Rachel Syme’s tweet thread resonated with many
Rachel told the BBC: “The messages, both private and public, just don’t stop coming.
“I felt like somewhere in my youth, I decided that 36 was my ‘scary age’ but now it feels like I’m here and while things are coalescing both in good ways professionally and personally, it’s also in a scary way.”
She added that the people contacting her were “describing how they were ‘going through the swerve’ so that’s what I’m now calling it”.
Rachel said she would look around and see her friends who were in the same age bracket all experiencing this “unspoken period of change” involving major life decisions.
Some were new moms, others were breaking up with their long-term partners and others were moving across the country.
“I feel like nobody talks to you about what it’s like to be this age. We have the youth; spunk, energy, beauty, and there are so many things people feel like they must do – but where are the conversations about all of the big decisions we need to make?”
Although the New Yorker hoped her vulnerability on Twitter would be a “generative exercise”, she never expected it to spark such a global conversation.
“I read so many articles about people who live with their parents for longer than before, while we also know our generation has such little job security,” she said.
She added that people take longer to settle down, live longer, and have more choices. “Basically there is just so much going on.”
@TheKimClub responded on Twitter to say that Rachel’s initial tweet was “correct”, and described being in your 30s as “a mini-adolescence”.
Erin Biba was among those who responded to Rachel’s tweet
The experiences people shared with Rachel were varied. Some feel so passionate about this particular period in life they used strong language.
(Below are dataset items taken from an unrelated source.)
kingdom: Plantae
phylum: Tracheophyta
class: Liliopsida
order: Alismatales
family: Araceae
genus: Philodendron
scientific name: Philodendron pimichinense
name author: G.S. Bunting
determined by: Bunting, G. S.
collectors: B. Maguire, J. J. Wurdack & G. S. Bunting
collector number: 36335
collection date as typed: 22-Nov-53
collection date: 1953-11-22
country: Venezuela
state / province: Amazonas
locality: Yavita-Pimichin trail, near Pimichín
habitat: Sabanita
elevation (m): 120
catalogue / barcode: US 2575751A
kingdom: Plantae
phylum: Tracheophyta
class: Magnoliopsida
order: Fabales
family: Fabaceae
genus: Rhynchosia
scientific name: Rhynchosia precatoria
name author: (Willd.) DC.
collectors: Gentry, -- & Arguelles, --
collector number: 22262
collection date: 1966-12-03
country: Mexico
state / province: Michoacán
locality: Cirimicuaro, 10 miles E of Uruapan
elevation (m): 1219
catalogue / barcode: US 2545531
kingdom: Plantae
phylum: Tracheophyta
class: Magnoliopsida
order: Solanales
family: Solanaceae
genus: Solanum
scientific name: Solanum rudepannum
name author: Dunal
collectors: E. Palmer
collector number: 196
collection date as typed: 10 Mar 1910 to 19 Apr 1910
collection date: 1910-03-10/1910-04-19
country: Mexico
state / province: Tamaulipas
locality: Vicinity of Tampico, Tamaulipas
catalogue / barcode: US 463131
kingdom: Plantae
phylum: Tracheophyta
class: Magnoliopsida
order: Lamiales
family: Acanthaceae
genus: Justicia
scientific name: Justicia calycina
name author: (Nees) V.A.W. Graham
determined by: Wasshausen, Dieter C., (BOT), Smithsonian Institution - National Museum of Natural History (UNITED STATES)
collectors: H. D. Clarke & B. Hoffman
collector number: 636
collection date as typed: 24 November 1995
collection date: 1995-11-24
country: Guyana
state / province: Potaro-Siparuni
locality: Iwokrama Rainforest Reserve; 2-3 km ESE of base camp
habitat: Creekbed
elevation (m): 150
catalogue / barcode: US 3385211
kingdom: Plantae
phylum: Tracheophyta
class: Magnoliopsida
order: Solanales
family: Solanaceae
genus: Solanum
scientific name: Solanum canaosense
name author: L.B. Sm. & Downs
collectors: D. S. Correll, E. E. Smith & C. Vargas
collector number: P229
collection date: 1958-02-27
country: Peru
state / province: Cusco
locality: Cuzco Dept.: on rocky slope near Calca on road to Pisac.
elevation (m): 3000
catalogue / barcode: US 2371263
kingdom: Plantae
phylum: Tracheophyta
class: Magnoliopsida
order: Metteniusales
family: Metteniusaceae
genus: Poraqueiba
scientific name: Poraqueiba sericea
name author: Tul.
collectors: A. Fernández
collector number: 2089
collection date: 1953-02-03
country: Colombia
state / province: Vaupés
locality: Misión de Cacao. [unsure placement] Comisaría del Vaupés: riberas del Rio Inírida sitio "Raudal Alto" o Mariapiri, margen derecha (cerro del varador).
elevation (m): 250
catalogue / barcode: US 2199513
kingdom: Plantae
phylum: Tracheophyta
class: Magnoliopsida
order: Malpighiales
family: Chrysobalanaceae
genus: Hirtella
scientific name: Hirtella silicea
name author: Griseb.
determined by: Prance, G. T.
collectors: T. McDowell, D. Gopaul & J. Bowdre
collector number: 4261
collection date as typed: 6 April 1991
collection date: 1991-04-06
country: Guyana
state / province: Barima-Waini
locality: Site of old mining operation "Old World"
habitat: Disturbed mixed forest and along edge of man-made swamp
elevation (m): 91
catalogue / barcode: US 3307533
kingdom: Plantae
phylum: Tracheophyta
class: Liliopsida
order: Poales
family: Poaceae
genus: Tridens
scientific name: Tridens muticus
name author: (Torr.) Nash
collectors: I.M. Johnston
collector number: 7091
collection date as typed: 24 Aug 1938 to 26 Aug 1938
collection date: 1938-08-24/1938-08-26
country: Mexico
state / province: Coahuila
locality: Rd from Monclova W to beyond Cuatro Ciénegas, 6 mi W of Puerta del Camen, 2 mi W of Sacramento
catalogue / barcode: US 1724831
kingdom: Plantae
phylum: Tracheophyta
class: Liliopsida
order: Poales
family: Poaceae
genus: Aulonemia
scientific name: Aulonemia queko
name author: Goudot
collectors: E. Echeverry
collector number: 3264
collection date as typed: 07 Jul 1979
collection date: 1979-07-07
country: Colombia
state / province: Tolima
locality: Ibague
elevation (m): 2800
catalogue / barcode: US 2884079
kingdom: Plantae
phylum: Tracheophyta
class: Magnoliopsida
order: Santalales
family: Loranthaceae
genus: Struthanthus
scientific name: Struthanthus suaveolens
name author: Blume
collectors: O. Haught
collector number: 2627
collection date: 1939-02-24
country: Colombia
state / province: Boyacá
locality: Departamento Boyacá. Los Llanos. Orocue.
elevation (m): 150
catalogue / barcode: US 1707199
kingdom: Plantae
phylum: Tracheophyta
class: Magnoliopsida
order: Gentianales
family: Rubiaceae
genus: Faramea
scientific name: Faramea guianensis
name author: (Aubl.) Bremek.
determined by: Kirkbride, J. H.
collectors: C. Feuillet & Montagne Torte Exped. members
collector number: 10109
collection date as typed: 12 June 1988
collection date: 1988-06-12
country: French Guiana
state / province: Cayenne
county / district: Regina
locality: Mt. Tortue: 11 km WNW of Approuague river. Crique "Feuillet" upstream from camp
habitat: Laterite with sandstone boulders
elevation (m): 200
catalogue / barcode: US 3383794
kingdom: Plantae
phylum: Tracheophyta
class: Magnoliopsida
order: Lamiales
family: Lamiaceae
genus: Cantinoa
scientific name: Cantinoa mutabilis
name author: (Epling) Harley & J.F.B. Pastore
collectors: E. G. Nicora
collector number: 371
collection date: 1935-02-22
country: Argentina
“I opened up my direct messages especially and a lot of people told me intimate things. I felt honored to be entrusted with their stories. About half of those who contacted me were not people who were already in my circles,” she said.
She is trying to respond to everyone but it has taken a significant amount of time.
But, women, it is not only in your 30s that you feel this touch. Men and non-binary acknowledge the stage as one either they or their partners are going through.
Paul Busch responded: “If men are reading, and listening, they can learn a lot about the women in their lives. I’ve been married for 40+ years and would have to admit I was oblivious as my wife went through this period. But I’ll ask my daughters about it – they are 33 and 36.”
Many commented that they felt exhausted. Others agree that being in your 30s was a time in which they could do anything they wanted.
During her BBC interview, she shared how she responded to Rachel’s tweet. In your 30s, Rachel describes the stage (33-38) as crucial for fitting significant decisions and future plans into a narrow timeframe. Unfortunately, a medical event disrupted her life and career.
She values women sharing their truth, believing it empowers us to challenge limiting myths. By telling our stories, we can push back against societal expectations.
Rachel received messages from women who made transformative choices. Job changes, partner changes, egg freezing, parenthood decisions, adoption, relocation, caregiving, and fresh starts were among them.
As Rachel concludes in one of her tweets, she has received numerous messages from women who have made life-changing decisions. These decisions include job changes, partner changes, egg freezing, parenthood choices, adoption, relocation, caregiving, and starting over entirely.
“Here’s the big takeaway: you’re not alone.”
Recovering fashion blogger and Founder of NYC-based creative consultancy, Hashtag Lifestyle.